Chinese economic growth yet again managed to come in around expectations for the December quarter of 2015, just as it has done for last five quarters.
At 6.8%, the annualised quarterly growth rate was right on expectations. The annual growth rate, at 6.9%, was also close to the 7% level targeted by the government.
Its stability — and accuracy — would put Swiss watchmakers to shame.
While to many the unerring accuracy points to the data being flimsy – a case of the government simply starting with the final GDP figure and working back – the internals of the report suggest that China’s new growth engine – services and consumption – continued to perform strongly, managing to offset a slowdown in heavy industry, investment and trade, the areas that once powered China’s economy.
According to the NBS, the nation’s tertiary industry – largely encompassing services – accounted for 50.5% of GDP in 2015, an acceleration of 2.4 percentage points on a year earlier and some 10.0 percentage points above secondary industries, the sector that up until recently was the largest component of China’s economy.
This means the services-heavy tertiary sector is now more than half of the economy.
There was also strong data on the other great hope for China’s economic rebalancing – consumption.
Over the year, total retail sales of consumer goods hit 30,093.1 billion yuan according to the government, a nominal annual increase of 10.7%. After adjusting for price movements, that equates to an annual growth rate of 10.6%.
Sales in urban areas surged by 10.5%, outpaced by an even faster acceleration in rural areas of 11.7%.

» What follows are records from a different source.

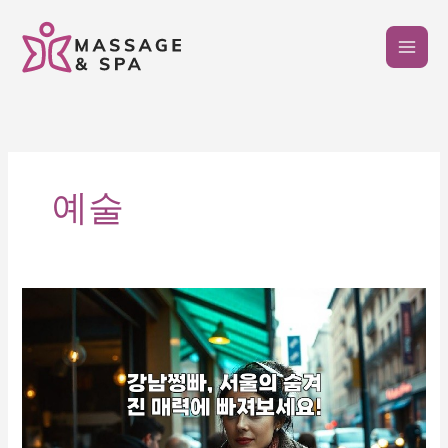
콘
텐
츠
로
건
너
뛰
기
예술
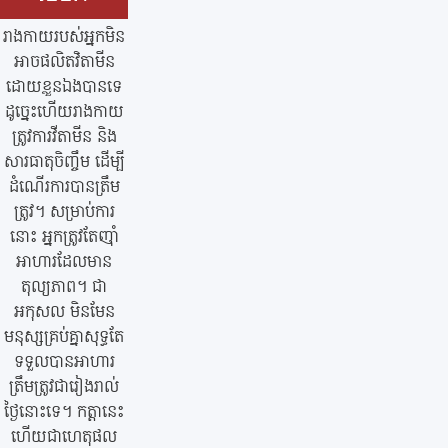
រាងកាយរបស់អ្នកមិន
អាចផលិតវិតាមីន
ដោយខ្លួនឯងបានទេ
ដូច្នេះហើយរាងកាយ
ត្រូវការវីតាមីន និង
សារធាតុចិញ្ចឹម ដើម្បី
ដំណើរការបានត្រឹម
ត្រូវ។ សម្រាប់ការ
នោះ អ្នកត្រូវតែញ៉ាំ
អាហារដែលមាន
តុល្យភាព។ ជា
អកុសល មិនមែន
មនុស្សគ្រប់គ្នាសុទ្ធតែ
ទទួលបានអាហារ
ត្រឹមត្រូវជារៀងរាល់
ថ្ងៃនោះទេ។ កត្តានេះ
ហើយជាហេតុផល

Demonstrating the growing clout of online consumers, the NBS reported that online retail sales grew to 3,877.3 billion yuan, an increase of 33.3% on 2014. Sales of non-physical goods – essentially service – grew even faster, jumping by 42.4%.

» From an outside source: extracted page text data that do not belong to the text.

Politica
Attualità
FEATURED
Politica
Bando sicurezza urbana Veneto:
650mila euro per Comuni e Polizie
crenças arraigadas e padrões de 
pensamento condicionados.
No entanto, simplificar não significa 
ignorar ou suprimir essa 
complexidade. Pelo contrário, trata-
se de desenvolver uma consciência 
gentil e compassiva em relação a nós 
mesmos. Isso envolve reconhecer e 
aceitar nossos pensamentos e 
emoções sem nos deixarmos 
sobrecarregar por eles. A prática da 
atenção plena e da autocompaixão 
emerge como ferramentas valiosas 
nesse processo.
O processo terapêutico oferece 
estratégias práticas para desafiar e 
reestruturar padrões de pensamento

These are mammoth changes in anyone’s language, and ones that are likely to prove highly-lucrative to firms that manage to crack the market.
Helping to drive the uplift in consumer spending was continued growth in household incomes.
The NBS noted that the national per capita disposable income of residents was 21,966 yuan in 2015, representing nominal growth of 8.9% or a real increase of 7.4% after factoring price movements.
In real terms, per capita disposable incomes of urban households grew by 6.6% to 31,195 yuan, outpaced by rural residents whose disposable incomes grew by 7.5% to 11,422 yuan.
As evidence of the growing size of China’s middle class, the median national disposal income was 19,281 yuan, up 9.7% year-on-year in nominal terms.
Although tiny in comparison to those in advanced economies – an average disposable income of US$3,340 wouldn’t get you far in a city such as London, New York, Tokyo or Sydney – the growth seen last year, following similar increases in recent years, will see consumption balloon even further should the economy continue to evolve as policymakers currently predict.
However, that opportunity is also perceived to be a threat among many in financial markets. A threat that with China’s industrial and investment sectors already weakening, an unexpected economic mishap, derailing activity in the services sector, could lead to a so-called “hard landing” for the Chinese economy in the years ahead.
While markets continue to grapple with than conundrum – something that looks certain to persist for many years to come – on the backward-looking data received today, China’s economic rebalancing looks solid, at the very least, for now.